* _GIVEN DATA_

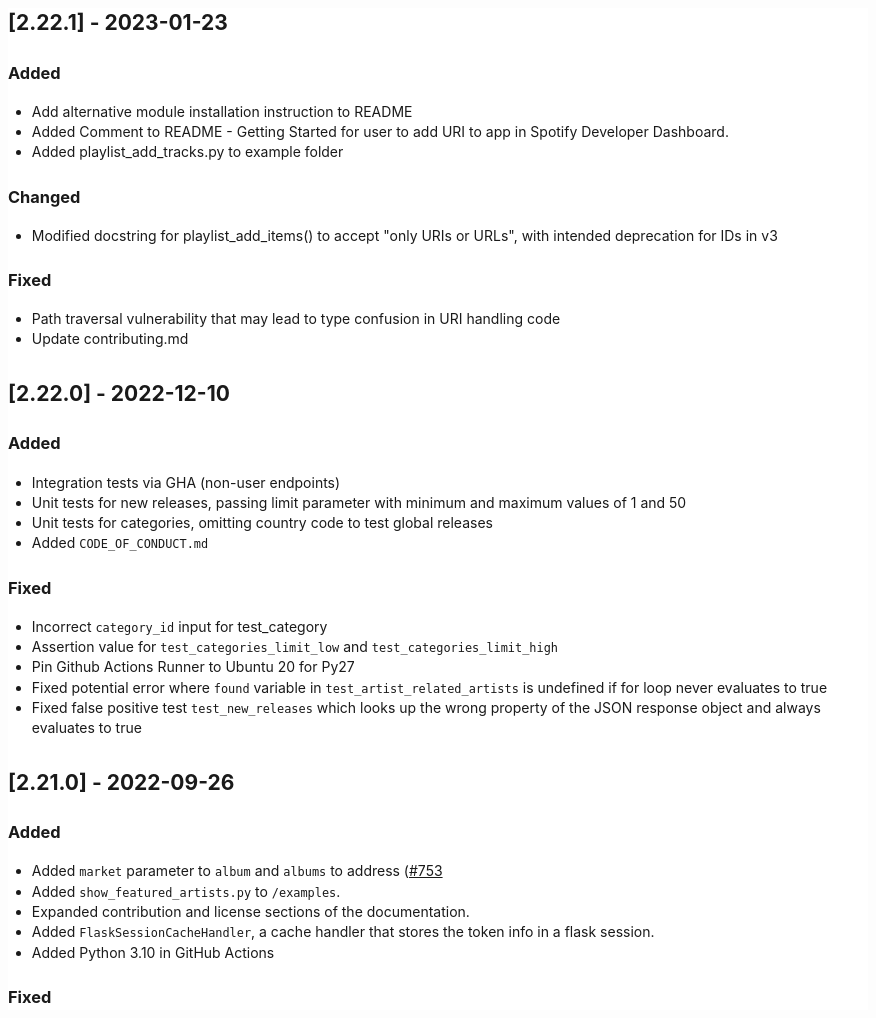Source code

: ## [2.22.1] - 2023-01-23

### Added

- Add alternative module installation instruction to README
- Added Comment to README - Getting Started for user to add URI to app in Spotify Developer Dashboard. 
- Added playlist_add_tracks.py to example folder

### Changed

- Modified docstring for playlist_add_items() to accept "only URIs or URLs",
  with intended deprecation for IDs in v3

### Fixed

- Path traversal vulnerability that may lead to type confusion in URI handling code
- Update contributing.md

## [2.22.0] - 2022-12-10

### Added

- Integration tests via GHA (non-user endpoints)
- Unit tests for new releases, passing limit parameter with minimum and maximum values of 1 and 50
- Unit tests for categories, omitting country code to test global releases
- Added `CODE_OF_CONDUCT.md`

### Fixed

- Incorrect `category_id` input for test_category
- Assertion value for `test_categories_limit_low` and `test_categories_limit_high`
- Pin Github Actions Runner to Ubuntu 20 for Py27
- Fixed potential error where `found` variable in `test_artist_related_artists` is undefined if for loop never evaluates to true
- Fixed false positive test `test_new_releases` which looks up the wrong property of the JSON response object and always evaluates to true

## [2.21.0] - 2022-09-26

### Added

- Added `market` parameter to `album` and `albums` to address ([#753](https://github.com/plamere/spotipy/issues/753)
- Added `show_featured_artists.py` to `/examples`.
- Expanded contribution and license sections of the documentation.
- Added `FlaskSessionCacheHandler`, a cache handler that stores the token info in a flask session.
- Added Python 3.10 in GitHub Actions

### Fixed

* _EXERCISE AIM_
Which lines in the records contain the word "parameter" with matching capitalization? Pick out each one and copy it whole.

* _ANSWER FOR THIS EXERCISE_
- Unit tests for new releases, passing limit parameter with minimum and maximum values of 1 and 50
- Added `market` parameter to `album` and `albums` to address ([#753](https://github.com/plamere/spotipy/issues/753)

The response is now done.